** Required action **
Without including any pictures, reproduce all the lines below word for word.

[Items from a dataset]
== Segment start ==

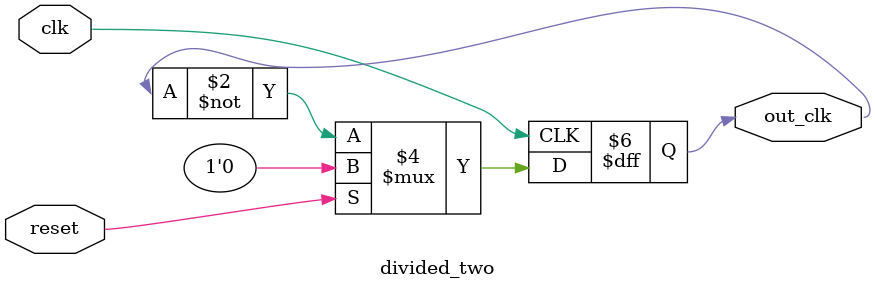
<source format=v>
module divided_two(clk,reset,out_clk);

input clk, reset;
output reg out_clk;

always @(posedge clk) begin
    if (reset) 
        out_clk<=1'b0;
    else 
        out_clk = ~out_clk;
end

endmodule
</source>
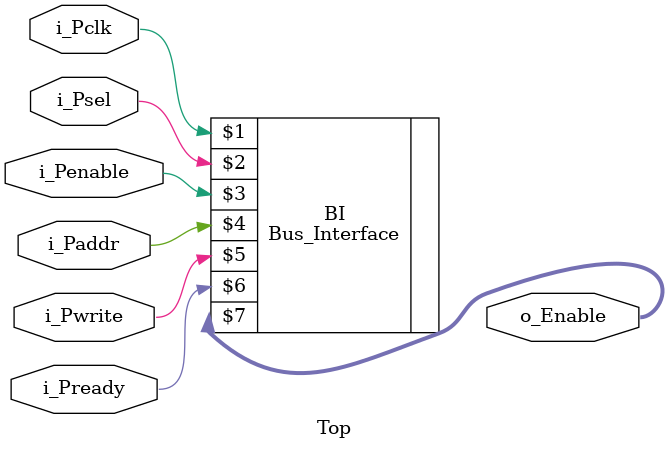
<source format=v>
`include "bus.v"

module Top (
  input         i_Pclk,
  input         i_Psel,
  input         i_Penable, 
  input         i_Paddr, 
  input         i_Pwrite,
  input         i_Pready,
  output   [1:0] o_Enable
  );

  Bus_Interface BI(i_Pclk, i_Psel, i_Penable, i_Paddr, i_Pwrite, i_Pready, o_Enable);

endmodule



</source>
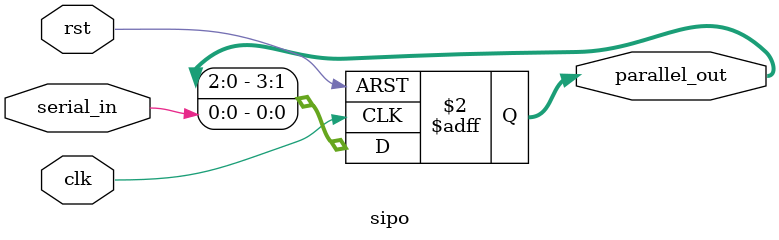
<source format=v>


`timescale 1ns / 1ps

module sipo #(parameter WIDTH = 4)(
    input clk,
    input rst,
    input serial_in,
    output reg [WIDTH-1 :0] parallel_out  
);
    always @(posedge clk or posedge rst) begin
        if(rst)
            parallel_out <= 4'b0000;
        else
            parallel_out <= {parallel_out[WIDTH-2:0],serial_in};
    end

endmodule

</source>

== Segment end ==

** Response area **
<source format=v>
module divided_two(clk,reset,out_clk);

input clk, reset;
output reg out_clk;

always @(posedge clk) begin
    if (reset) 
        out_clk<=1'b0;
    else 
        out_clk = ~out_clk;
end

endmodule
</source>
<source format=v>
`include "bus.v"

module Top (
  input         i_Pclk,
  input         i_Psel,
  input         i_Penable, 
  input         i_Paddr, 
  input         i_Pwrite,
  input         i_Pready,
  output   [1:0] o_Enable
  );

  Bus_Interface BI(i_Pclk, i_Psel, i_Penable, i_Paddr, i_Pwrite, i_Pready, o_Enable);

endmodule



</source>
<source format=v>


`timescale 1ns / 1ps

module sipo #(parameter WIDTH = 4)(
    input clk,
    input rst,
    input serial_in,
    output reg [WIDTH-1 :0] parallel_out  
);
    always @(posedge clk or posedge rst) begin
        if(rst)
            parallel_out <= 4'b0000;
        else
            parallel_out <= {parallel_out[WIDTH-2:0],serial_in};
    end

endmodule

</source>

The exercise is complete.